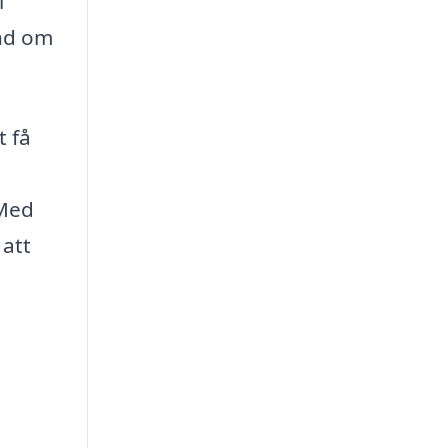
l
and om
t få
 Med
 att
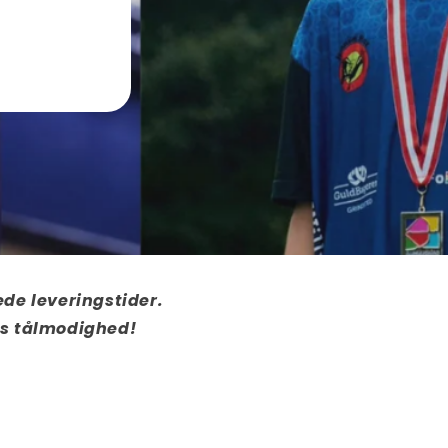
ede leveringstider.
res tålmodighed!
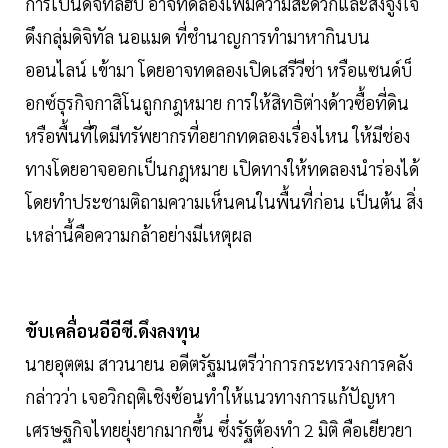
การเป็นดิจิทัลฮับ อาจทดลองเพิ่มความสะดวกและสิ่งจูงใจ
ดึงกลุ่มดิจิทัล นอแมด ที่ชำนาญการทำมาหากินบน
ออนไลน์ เข้ามา โดยอาจทดลองเปิดเสรีวีซ่า หรือแซนด์บ็
อกซ์ธุรกิจกาสิโนถูกกฎหมาย การให้สิทธิต่างด้าวซื้อที่ดิน
หรือพื้นที่ใดมีทรัพยากรที่อยากทดลองเรื่องไหน ให้มีช่อง
ทางโดยอาจออกเป็นกฎหมาย เปิดทางให้ทดลองนำร่องได้
โดยทำประชามติถามความเห็นคนในพื้นที่ก่อน เป็นต้น สิ่ง
เหล่านี้คือความกล้าอย่างมีเหตุผล
ขับเคลื่อนอีอีซี.ดึงลงทุน
นายอุตตม สาวนายน อดีตรัฐมนตรีว่าการกระทรวงการคลัง
กล่าวว่า เจอวิกฤติเชิงซ้อนทำให้แนวทางการแก้ปัญหา
เศรษฐกิจไทยยุ่งยากมากขึ้น ซึ่งรัฐต้องทำ 2 มิติ คือเยียวยา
------------------------------------------------
WHAT YOU NEED TO DO —
Skip every picture, and give the rest of the material above again exactly.

TASK OUTPUT —
l
and om
t få
 Med
 att
ede leveringstider.
res tålmodighed!
การเป็นดิจิทัลฮับ อาจทดลองเพิ่มความสะดวกและสิ่งจูงใจ
ดึงกลุ่มดิจิทัล นอแมด ที่ชำนาญการทำมาหากินบน
ออนไลน์ เข้ามา โดยอาจทดลองเปิดเสรีวีซ่า หรือแซนด์บ็
อกซ์ธุรกิจกาสิโนถูกกฎหมาย การให้สิทธิต่างด้าวซื้อที่ดิน
หรือพื้นที่ใดมีทรัพยากรที่อยากทดลองเรื่องไหน ให้มีช่อง
ทางโดยอาจออกเป็นกฎหมาย เปิดทางให้ทดลองนำร่องได้
โดยทำประชามติถามความเห็นคนในพื้นที่ก่อน เป็นต้น สิ่ง
เหล่านี้คือความกล้าอย่างมีเหตุผล
ขับเคลื่อนอีอีซี.ดึงลงทุน
นายอุตตม สาวนายน อดีตรัฐมนตรีว่าการกระทรวงการคลัง
กล่าวว่า เจอวิกฤติเชิงซ้อนทำให้แนวทางการแก้ปัญหา
เศรษฐกิจไทยยุ่งยากมากขึ้น ซึ่งรัฐต้องทำ 2 มิติ คือเยียวยา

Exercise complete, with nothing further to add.